EXERCISE DATA
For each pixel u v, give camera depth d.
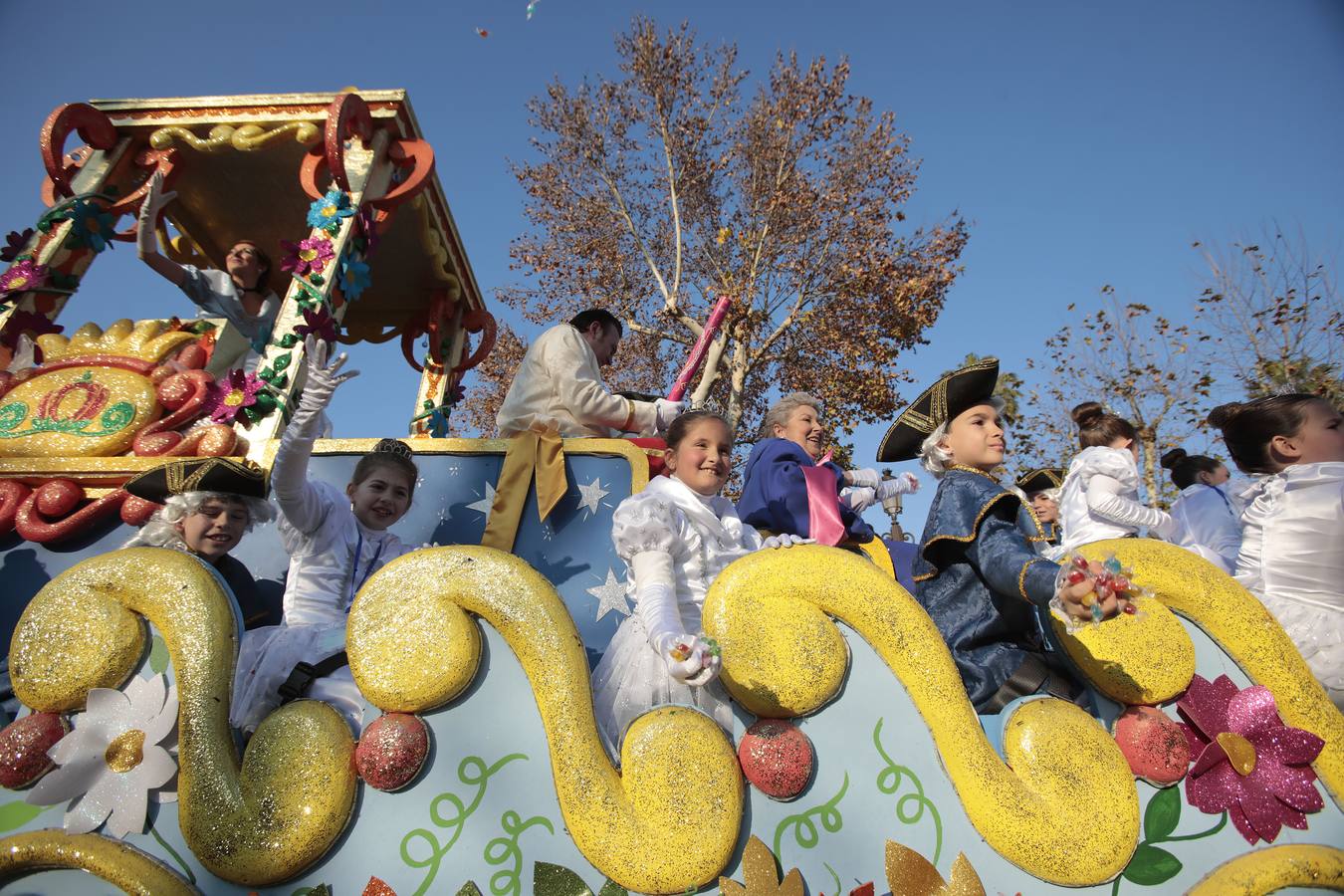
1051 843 1.80
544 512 3.09
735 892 1.69
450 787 1.77
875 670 1.94
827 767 1.85
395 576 1.87
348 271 3.22
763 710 1.87
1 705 2.12
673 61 19.12
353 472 3.29
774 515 3.62
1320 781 2.02
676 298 18.64
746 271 17.95
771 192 18.42
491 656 1.86
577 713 1.78
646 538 2.19
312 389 2.54
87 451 2.71
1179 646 2.10
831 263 18.41
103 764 1.77
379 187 3.56
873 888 1.76
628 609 2.96
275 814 1.68
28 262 3.37
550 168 19.75
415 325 5.76
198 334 3.24
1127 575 1.83
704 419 2.81
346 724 1.83
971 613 2.40
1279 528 2.82
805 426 4.31
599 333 4.56
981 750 1.87
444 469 3.34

TO DO
Although the entries contain pictures, copy everything else in them exactly.

SOLVED EXERCISE
For each pixel u v, give camera depth d.
1051 843 1.80
544 512 3.09
735 892 1.69
450 787 1.77
875 670 1.94
827 767 1.85
395 576 1.87
348 271 3.22
763 710 1.87
1 705 2.12
673 61 19.12
353 472 3.29
774 515 3.62
1320 781 2.02
676 298 18.64
746 271 17.95
771 192 18.42
491 656 1.86
577 713 1.78
646 538 2.19
312 389 2.54
87 451 2.71
1179 646 2.10
831 263 18.41
103 764 1.77
379 187 3.56
873 888 1.76
628 609 2.96
275 814 1.68
28 262 3.37
550 168 19.75
415 325 5.76
198 334 3.24
1127 575 1.83
704 419 2.81
346 724 1.83
971 613 2.40
1279 528 2.82
805 426 4.31
599 333 4.56
981 750 1.87
444 469 3.34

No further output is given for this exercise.